### REQUIRED WORK
1. In the server hints below, what content type does get_content_type return for a path that has no extension?
2. For each statement, say whether it agrees with the server hints below, and quote the words that decide it: (a) get_content_type returns "text/css" for a path ending in .css; (b) the response buffer holds 8192 characters; (c) after the request line is parsed, the parser's state is set to STATE_BODY.

Hint 1: Request Parser State Machine

Use states: READING_REQUEST_LINE, READING_HEADERS, READING_BODY, REQUEST_COMPLETE.

typedef enum {
    STATE_REQUEST_LINE,
    STATE_HEADERS,
    STATE_BODY,
    STATE_COMPLETE,
    STATE_ERROR
} parser_state_t;

int parse_request(connection_t *conn, http_request_t *req) {
    char *line_end;

    while (conn->buffer_len > 0) {
        switch (conn->state) {
            case STATE_REQUEST_LINE:
                line_end = strstr(conn->buffer, "\r\n");
                if (!line_end) return PARSE_INCOMPLETE;
                /* Parse: METHOD SP URI SP VERSION CRLF */
                parse_request_line(conn->buffer, line_end - conn->buffer, req);
                /* Shift buffer past this line */
                memmove(conn->buffer, line_end + 2,
                        conn->buffer_len - (line_end + 2 - conn->buffer));
                conn->state = STATE_HEADERS;
                break;
            /* ... */
        }
    }
}

Hint 2: Simple MIME Type Detection

const char *get_content_type(const char *path) {
    const char *ext = strrchr(path, '.');
    if (!ext) return "application/octet-stream";
    if (strcmp(ext, ".html") == 0) return "text/html";
    if (strcmp(ext, ".css") == 0) return "text/css";
    if (strcmp(ext, ".js") == 0) return "application/javascript";
    if (strcmp(ext, ".png") == 0) return "image/png";
    if (strcmp(ext, ".jpg") == 0) return "image/jpeg";
    return "application/octet-stream";
}

Hint 3: Response Builder

char response[4096];
int len = snprintf(response, sizeof(response),
    "HTTP/1.1 200 OK\r\n"

### GIVEN INFORMATION
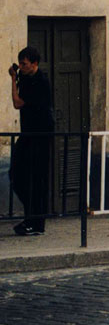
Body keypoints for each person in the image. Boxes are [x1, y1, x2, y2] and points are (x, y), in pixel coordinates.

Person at [9, 47, 54, 236]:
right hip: (28, 135)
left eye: (24, 64)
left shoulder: (41, 82)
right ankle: (32, 219)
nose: (21, 67)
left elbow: (17, 103)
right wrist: (17, 77)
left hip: (40, 137)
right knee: (17, 176)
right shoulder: (27, 79)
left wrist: (12, 79)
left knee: (37, 180)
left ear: (34, 64)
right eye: (20, 63)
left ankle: (36, 223)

### SOLUTIONS TO EACH TASK
1. It returns "application/octet-stream".

2.
(a) Yes: "if (strcmp(ext, ".css") == 0) return "text/css";"
(b) No: "char response[4096];"
(c) No: "conn->state = STATE_HEADERS;"